> **Problem details**:
Scan the records that follow, and whenever a line has the word "capuz", copy it.

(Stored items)
· · ·

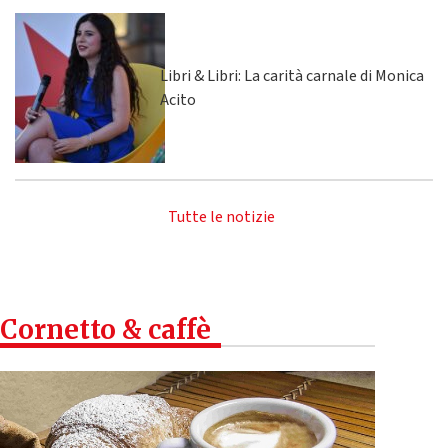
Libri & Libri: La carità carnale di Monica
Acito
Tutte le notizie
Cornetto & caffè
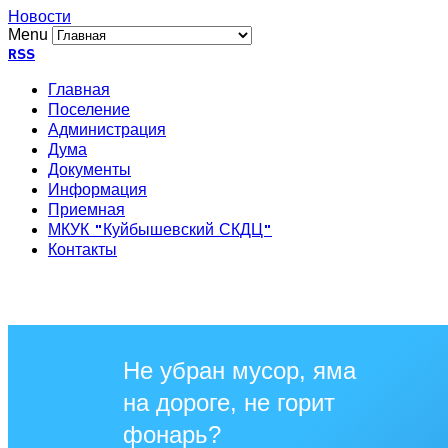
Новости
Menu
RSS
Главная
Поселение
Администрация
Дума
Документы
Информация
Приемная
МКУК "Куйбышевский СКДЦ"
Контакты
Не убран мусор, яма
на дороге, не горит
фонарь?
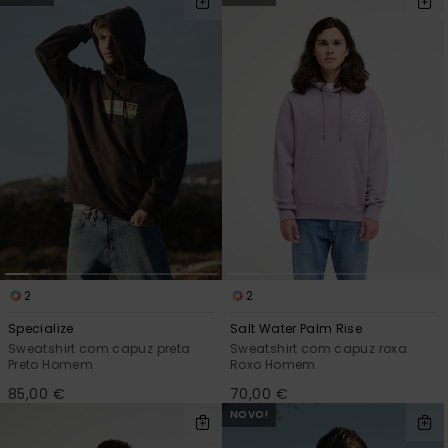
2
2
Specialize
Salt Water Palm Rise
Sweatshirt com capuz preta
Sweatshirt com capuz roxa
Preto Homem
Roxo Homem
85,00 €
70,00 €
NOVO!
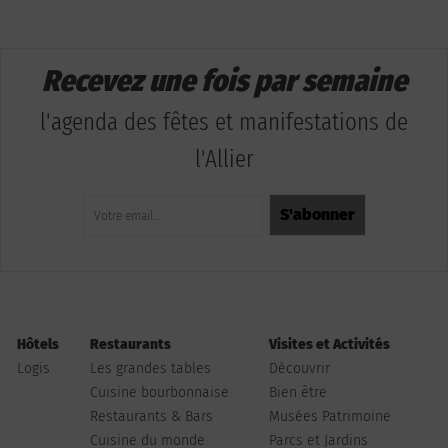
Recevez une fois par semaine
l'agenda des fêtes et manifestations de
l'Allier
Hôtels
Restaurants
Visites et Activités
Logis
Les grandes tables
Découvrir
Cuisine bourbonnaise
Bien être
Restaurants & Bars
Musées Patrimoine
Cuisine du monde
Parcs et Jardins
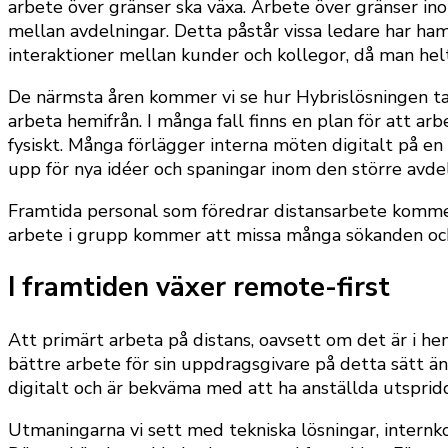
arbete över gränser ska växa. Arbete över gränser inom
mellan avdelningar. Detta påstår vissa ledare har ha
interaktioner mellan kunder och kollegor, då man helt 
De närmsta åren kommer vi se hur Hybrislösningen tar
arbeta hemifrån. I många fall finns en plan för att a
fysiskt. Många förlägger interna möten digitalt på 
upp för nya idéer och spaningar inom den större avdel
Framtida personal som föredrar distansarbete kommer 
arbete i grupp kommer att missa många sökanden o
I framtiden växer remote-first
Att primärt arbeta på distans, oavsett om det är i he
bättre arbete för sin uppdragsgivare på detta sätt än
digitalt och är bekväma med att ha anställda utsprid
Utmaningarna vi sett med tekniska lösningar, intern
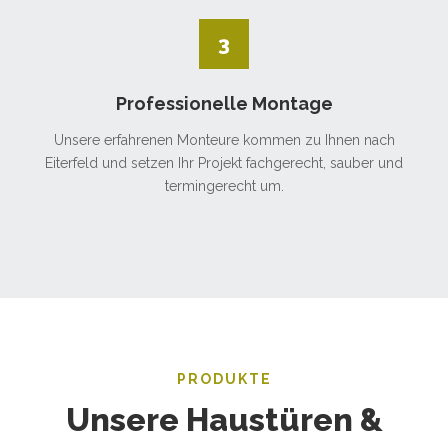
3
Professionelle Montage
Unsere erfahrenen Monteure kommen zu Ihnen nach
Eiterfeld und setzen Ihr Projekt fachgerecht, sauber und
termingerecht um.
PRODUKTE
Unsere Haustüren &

· · ·

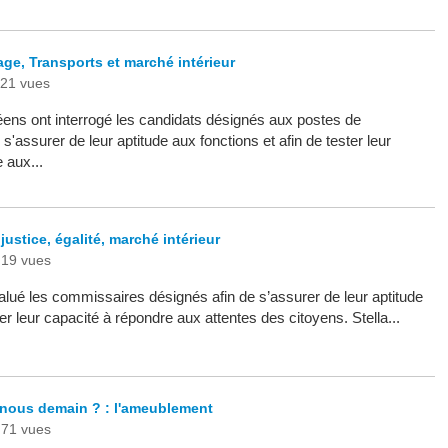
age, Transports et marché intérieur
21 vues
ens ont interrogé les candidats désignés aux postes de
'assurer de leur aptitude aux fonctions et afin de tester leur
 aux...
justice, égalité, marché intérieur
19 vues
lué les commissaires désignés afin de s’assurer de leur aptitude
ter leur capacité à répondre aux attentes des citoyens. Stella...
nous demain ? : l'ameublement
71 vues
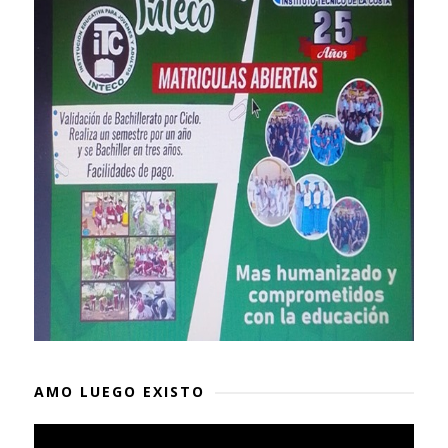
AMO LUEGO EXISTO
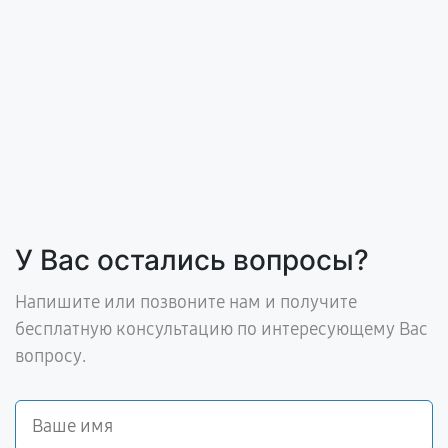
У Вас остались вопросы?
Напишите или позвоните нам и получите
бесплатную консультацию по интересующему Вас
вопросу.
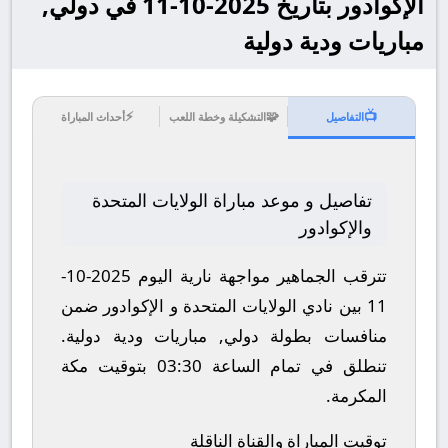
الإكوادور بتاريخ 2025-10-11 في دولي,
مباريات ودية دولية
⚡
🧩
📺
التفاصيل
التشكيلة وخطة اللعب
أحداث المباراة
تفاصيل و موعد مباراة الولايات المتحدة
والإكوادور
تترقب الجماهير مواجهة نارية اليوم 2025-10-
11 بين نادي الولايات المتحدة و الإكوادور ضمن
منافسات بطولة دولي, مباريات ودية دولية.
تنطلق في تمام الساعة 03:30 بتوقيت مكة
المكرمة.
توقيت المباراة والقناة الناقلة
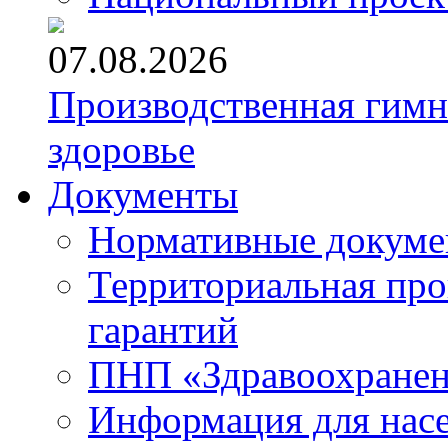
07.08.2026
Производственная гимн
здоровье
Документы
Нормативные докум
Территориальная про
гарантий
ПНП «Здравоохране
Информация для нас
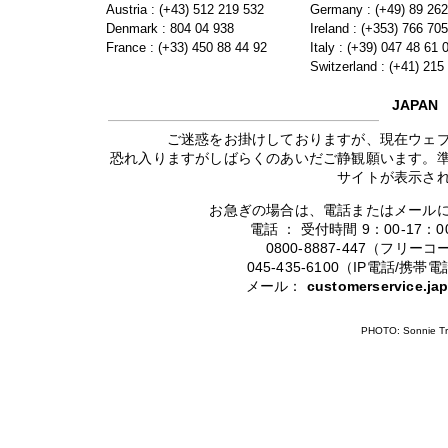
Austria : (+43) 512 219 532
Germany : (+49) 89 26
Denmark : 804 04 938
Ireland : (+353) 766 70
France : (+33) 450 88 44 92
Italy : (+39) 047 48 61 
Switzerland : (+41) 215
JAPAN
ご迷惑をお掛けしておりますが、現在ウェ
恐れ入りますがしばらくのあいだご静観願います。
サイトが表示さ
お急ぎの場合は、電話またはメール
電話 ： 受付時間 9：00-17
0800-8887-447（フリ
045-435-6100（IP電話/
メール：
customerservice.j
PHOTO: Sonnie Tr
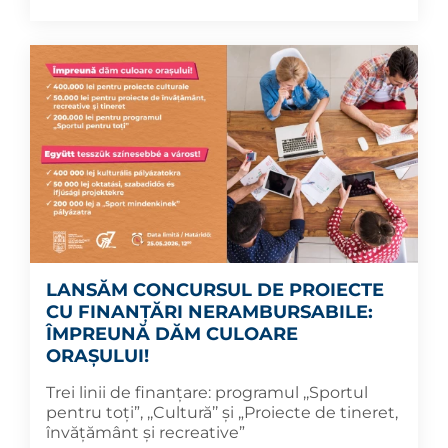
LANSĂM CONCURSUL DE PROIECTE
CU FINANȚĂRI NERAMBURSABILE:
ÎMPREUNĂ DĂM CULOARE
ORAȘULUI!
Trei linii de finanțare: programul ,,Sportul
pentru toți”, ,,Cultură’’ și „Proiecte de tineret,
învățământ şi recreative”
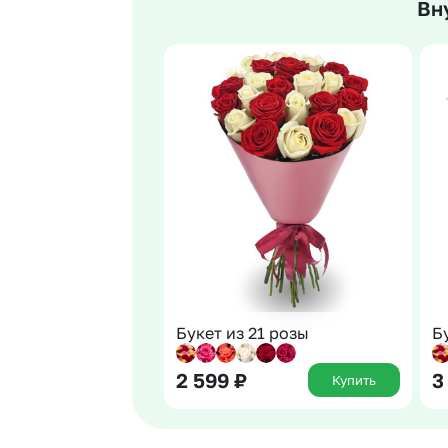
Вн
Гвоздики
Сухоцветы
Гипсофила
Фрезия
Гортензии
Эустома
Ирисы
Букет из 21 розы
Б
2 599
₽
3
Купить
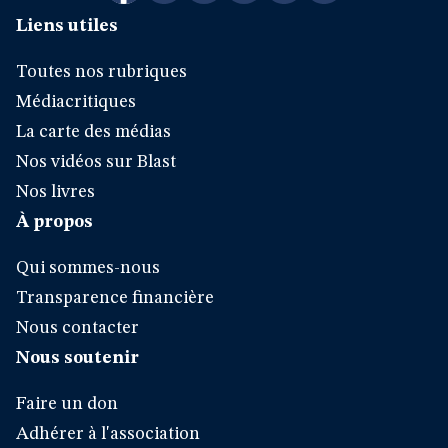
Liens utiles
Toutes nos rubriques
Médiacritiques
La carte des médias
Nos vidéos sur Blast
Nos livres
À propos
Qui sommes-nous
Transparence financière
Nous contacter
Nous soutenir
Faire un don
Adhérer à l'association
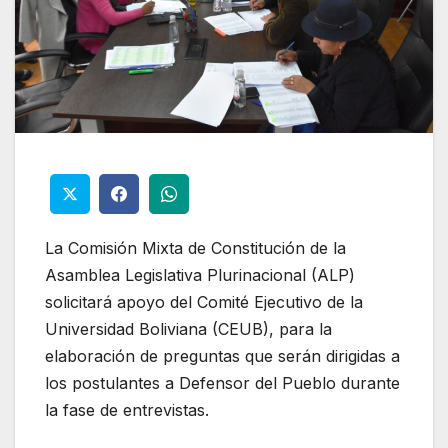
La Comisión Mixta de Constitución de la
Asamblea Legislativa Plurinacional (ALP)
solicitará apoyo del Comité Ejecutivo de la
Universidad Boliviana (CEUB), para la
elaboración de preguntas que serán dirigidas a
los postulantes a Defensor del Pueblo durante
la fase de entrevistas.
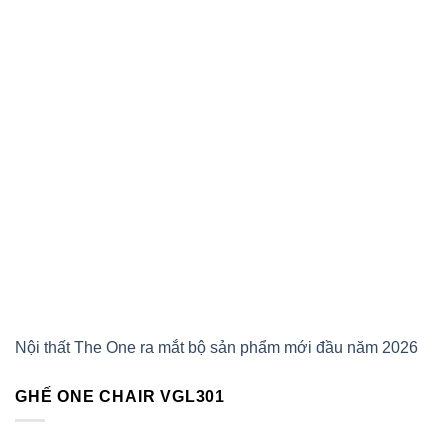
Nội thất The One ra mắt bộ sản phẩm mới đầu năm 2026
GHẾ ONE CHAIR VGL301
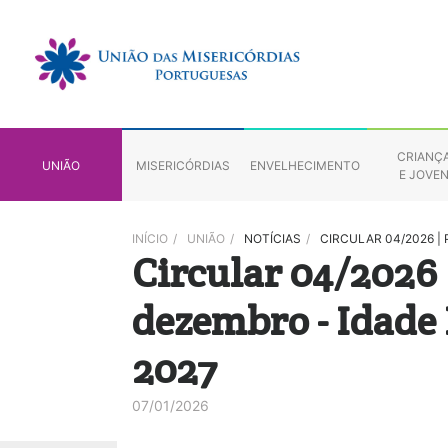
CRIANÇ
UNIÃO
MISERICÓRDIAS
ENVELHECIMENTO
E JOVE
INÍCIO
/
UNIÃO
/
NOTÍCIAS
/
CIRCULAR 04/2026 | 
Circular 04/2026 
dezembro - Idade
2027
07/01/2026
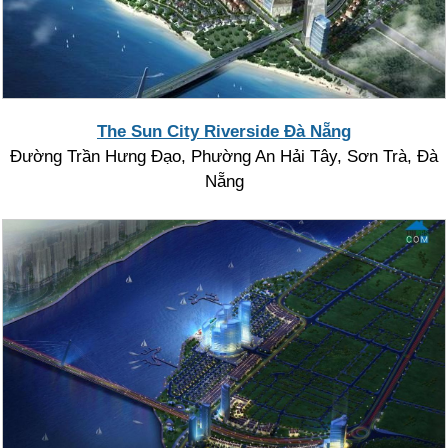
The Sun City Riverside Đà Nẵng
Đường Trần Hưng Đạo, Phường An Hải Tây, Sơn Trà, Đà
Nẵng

· · ·

> **Result below**:
Sweatshirt com capuz preta
Sweatshirt com capuz roxa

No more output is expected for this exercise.